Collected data
⁂
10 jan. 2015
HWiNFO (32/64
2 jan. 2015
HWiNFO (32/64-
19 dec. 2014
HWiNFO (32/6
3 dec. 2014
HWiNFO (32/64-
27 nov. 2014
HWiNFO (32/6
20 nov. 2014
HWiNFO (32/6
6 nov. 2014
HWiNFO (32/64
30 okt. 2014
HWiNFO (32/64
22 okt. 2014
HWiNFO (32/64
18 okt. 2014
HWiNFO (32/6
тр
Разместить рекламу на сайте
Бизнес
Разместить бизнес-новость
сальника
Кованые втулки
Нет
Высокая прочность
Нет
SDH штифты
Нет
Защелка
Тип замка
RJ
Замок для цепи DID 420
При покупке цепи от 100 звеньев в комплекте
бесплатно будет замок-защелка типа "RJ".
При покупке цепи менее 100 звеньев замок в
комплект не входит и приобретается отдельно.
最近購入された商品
⁂
WHAT THE TASK REQUIRES: Type out the records again exactly, line for line.

ANSWER TO THIS TASK:
10 jan. 2015
HWiNFO (32/64
2 jan. 2015
HWiNFO (32/64-
19 dec. 2014
HWiNFO (32/6
3 dec. 2014
HWiNFO (32/64-
27 nov. 2014
HWiNFO (32/6
20 nov. 2014
HWiNFO (32/6
6 nov. 2014
HWiNFO (32/64
30 okt. 2014
HWiNFO (32/64
22 okt. 2014
HWiNFO (32/64
18 okt. 2014
HWiNFO (32/6
тр
Разместить рекламу на сайте
Бизнес
Разместить бизнес-новость
сальника
Кованые втулки
Нет
Высокая прочность
Нет
SDH штифты
Нет
Защелка
Тип замка
RJ
Замок для цепи DID 420
При покупке цепи от 100 звеньев в комплекте
бесплатно будет замок-защелка типа "RJ".
При покупке цепи менее 100 звеньев замок в
комплект не входит и приобретается отдельно.
最近購入された商品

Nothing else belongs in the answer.